The cnidarians and ctenophores are among the simplest of the multicellular organisms that have cells organized into tissues. Cnidarians comprise the phylum Cnidaria and include such animals as corals, jellyfish, hydras, and sea anemones. The largest species is the arctic jellyfish—7 feet (2.1 meters) across with tentacles 100 feet (30 meters) long—and the smallest are the individual polyps of some coral colonies, most of which are less than one inch (2.5 centimeters) in diameter. Most cnidarians are marine animals, although there are a few freshwater species. Scientists have identified about 10,000 species of cnidarians, and they are probably the most common macroscopic marine animals, especially in tropical and subtropical coastal waters.
Scientists have described about 100 species of ctenophores, which make up the phylum Ctenophora. All of them live in the sea and most drift about with the ocean current.

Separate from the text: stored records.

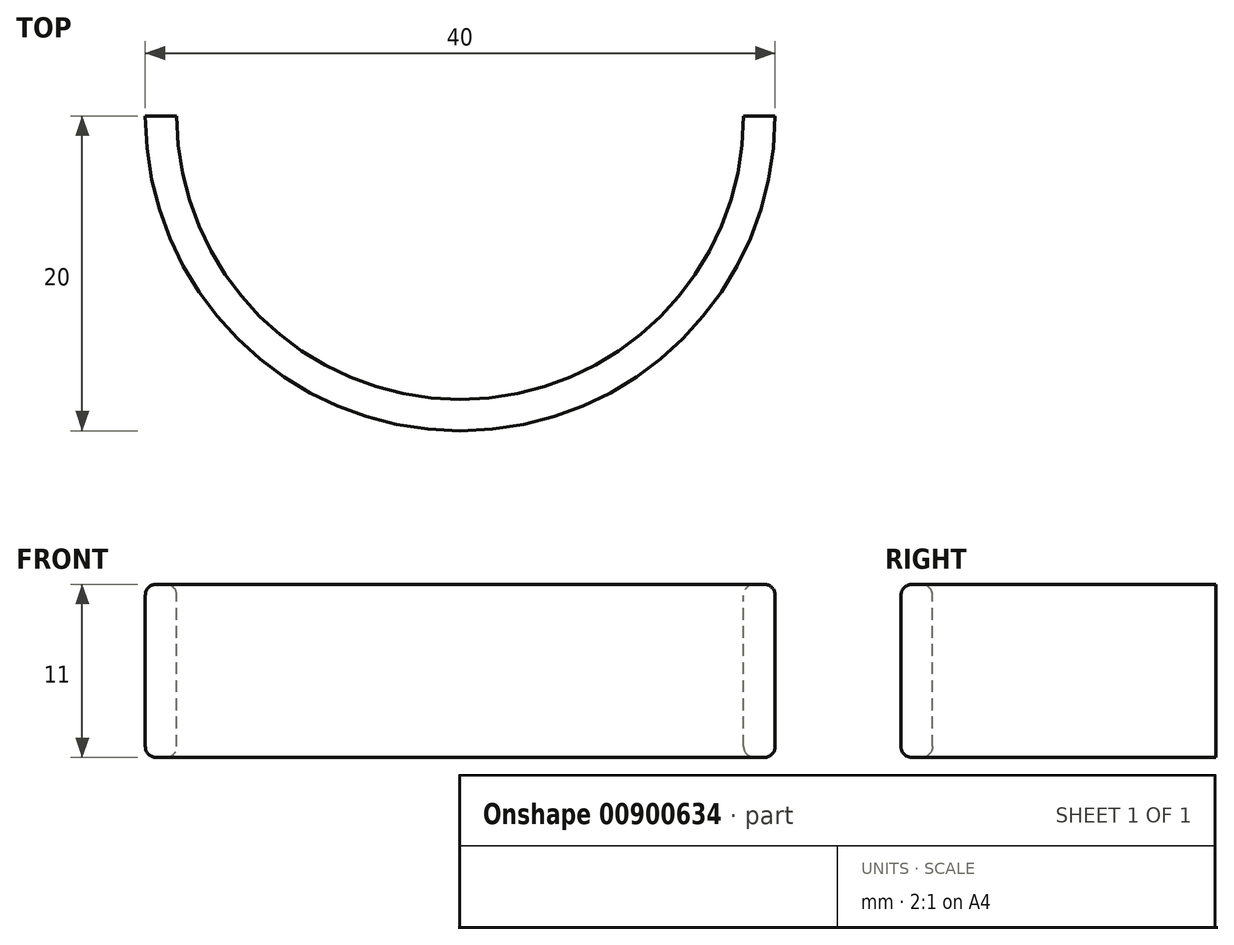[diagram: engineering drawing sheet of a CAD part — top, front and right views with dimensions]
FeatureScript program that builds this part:
annotation { "Feature Type Name" : "Feature", "Feature Type Description" : "" }
export const myFeature = defineFeature(function(context is Context, id is Id, definition is map)
    precondition{}
    {
        {
            var Q0;
            Q0=qCreatedBy(makeId("Front.planeOp"),FACE);
            var sketch = newSketch(context, id + "F0", { "sketchPlane" : qUnion([Q0])});
            skLineSegment(sketch, "E0.bottom", {"start": v(17.68, 1.96) * mm, "end": v(19.68, 1.96) * mm});
            skLineSegment(sketch, "E0.top", {"start": v(17.68, -9.04) * mm, "end": v(19.68, -9.04) * mm});
            skLineSegment(sketch, "E0.left", {"start": v(17.68, 1.96) * mm, "end": v(17.68, -9.04) * mm});
            skLineSegment(sketch, "E0.right", {"start": v(19.68, 1.96) * mm, "end": v(19.68, -9.04) * mm});
            skLineSegment(sketch, "E1", {"start": v(-0.32, 9.56) * mm, "end": v(-0.32, -12.19) * mm, "construction": true});
            skSolve(sketch);
        }
        {
            var Q0;
            Q0=makeQuery(id+"F0.imprint","IMPRINT",FACE,{"disambiguationData":[TD([[makeQuery(id+"F0.imprint","IMPRINT",EDGE,{"derivedFrom":sQuery(id+"F0.wireOp",EDGE,"E0.bottom")}),-1.0]])]});
            var Q1;
            Q1=sQuery(id+"F0.wireOp",EDGE,"E1");
            revolve(context, id + "F1", {"surfaceOperationType" : NewSurfaceOperationType.NEW, "entities" : qUnion([Q0]), "axis" : qUnion([Q1]), "revolveType" : RevolveType.FULL});
        }
        {
            var Q0;
            Q0=qCreatedBy(makeId("Front.planeOp"),FACE);
            var sketch = newSketch(context, id + "F2", { "sketchPlane" : qUnion([Q0])});
            skLineSegment(sketch, "E2.bottom", {"start": v(-68.98, 28.7) * mm, "end": v(29.89, 28.7) * mm});
            skLineSegment(sketch, "E2.top", {"start": v(-68.98, -33.84) * mm, "end": v(29.89, -33.84) * mm});
            skLineSegment(sketch, "E2.left", {"start": v(-68.98, 28.7) * mm, "end": v(-68.98, -33.84) * mm});
            skLineSegment(sketch, "E2.right", {"start": v(29.89, 28.7) * mm, "end": v(29.89, -33.84) * mm});
            skSolve(sketch);
        }
        {
            var Q0;
            Q0=makeQuery(id+"F2.imprint","IMPRINT",FACE,{"disambiguationData":[TD([[makeQuery(id+"F2.imprint","IMPRINT",EDGE,{"derivedFrom":sQuery(id+"F2.wireOp",EDGE,"E2.bottom")}),-1.0]])]});
            extrude(context, id + "F3", {"entities" : qUnion([Q0]), "operationType" : NewBodyOperationType.REMOVE, "endBound" : BoundingType.THROUGH_ALL, "oppositeDirection" : true, "depth" : 25 * mm, "offsetDistance" : 25 * mm});
        }
        {
            var Q0;
            Q0=makeQuery(id+"F1.opRevolve","SWEPT_EDGE",EDGE,{"disambiguationData":[OSD([sQuery(id+"F0.wireOp",EDGE,"E0.bottom"),sQuery(id+"F0.wireOp",EDGE,"E0.right")])]});
            var Q1;
            Q1=makeQuery(id+"F1.opRevolve","SWEPT_EDGE",EDGE,{"disambiguationData":[OSD([sQuery(id+"F0.wireOp",EDGE,"E0.bottom"),sQuery(id+"F0.wireOp",EDGE,"E0.left")])]});
            var Q2;
            Q2=makeQuery(id+"F1.opRevolve","SWEPT_EDGE",EDGE,{"disambiguationData":[OSD([sQuery(id+"F0.wireOp",EDGE,"E0.top"),sQuery(id+"F0.wireOp",EDGE,"E0.right")])]});
            var Q3;
            Q3=makeQuery(id+"F1.opRevolve","SWEPT_EDGE",EDGE,{"disambiguationData":[OSD([sQuery(id+"F0.wireOp",EDGE,"E0.top"),sQuery(id+"F0.wireOp",EDGE,"E0.left")])]});
            fillet(context, id + "F4", {"entities" : qUnion([Q0, Q1, Q2, Q3]), "radius" : 0.7 * mm, "tangentPropagation" : true, "allowEdgeOverflow" : false});
        }
    });
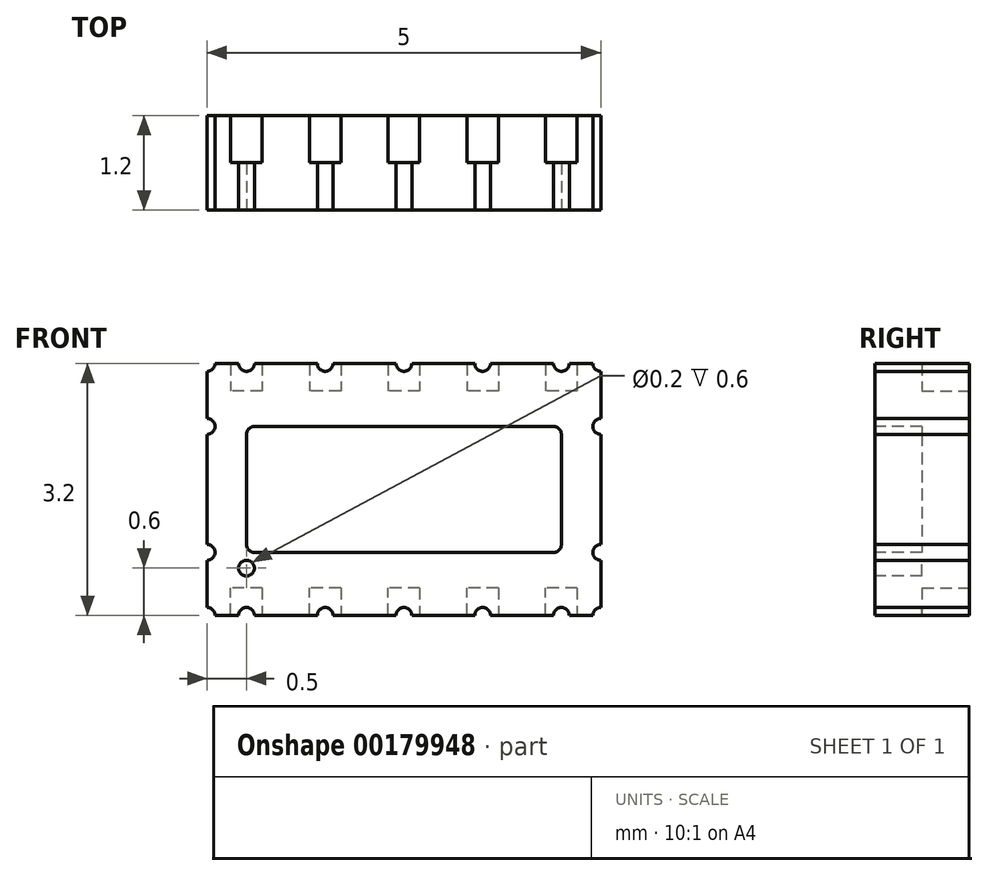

General structure of cnidarians
The cnidarians have two layers of cells that surround a tubular body cavity, with an opening at one end forming a mouth, and no specialized tissues for breathing or elimination of wastes.
Hydrozoans
The class Hydrozoa has about 3,000, most of which live in salt water. Some hydrozoans, such as the common Hydra, live in fresh water. In most hydrozoans, symbiotic algae called zoochlorellae live in the gastrodermal cells of the body walls and give hydrozoans their characteristic green coloring.
Jellyfish
Jellyfish (class Scyphozoa) consist of a swimming bell fringed by tentacles, with a four-cornered mouth on the underside. Around the mouth are four trailing arms, which, like the tentacles, are well supplied with nematocysts. Jellyfish swim by contracting and releasing a ring of muscle cells. Balancing organs called statocysts and simple light receptors around the edge of the bell help jellyfish remain upright. As their common name suggests, they contain large amounts of jellylike mesogloea, which helps to control buoyancy and also acts as an elastic support for the body.
Sea anemones and corals
The sea anemones and corals of the class An-thozoa (flower animals) have a polyp stage only. These polyps are often large and complex, with the coelenteron divided by partitions, or septa. Many sea anemones have large attachment disks and thick, leathery bodies, which allow them to survive on rocks that are exposed to the air at low tide.
Ctenophores
Ctenophores, or comb bearers, share several characteristics with cnidarians. They are radially symmetrical, jellylike, and composed of two layers of cells. But the cnidarians’ medu-soid shape has been adopted and modified into a sphere or oval. Ctenophores get their name from their comb plates, which form from fused cilia. There are two classes of ctenophores: those with tentacles, such as the most common form, the sea gooseberry, and those without. These animals are usually found drifting among plankton, and many are luminescent. They swim through the water by beating their comb plates consecutively from the head to the tail. Ctenophores catch their prey using sticky “lasso cells,” called colloblasts. Colloblasts have a similar function to that of nematocysts in cnidarians.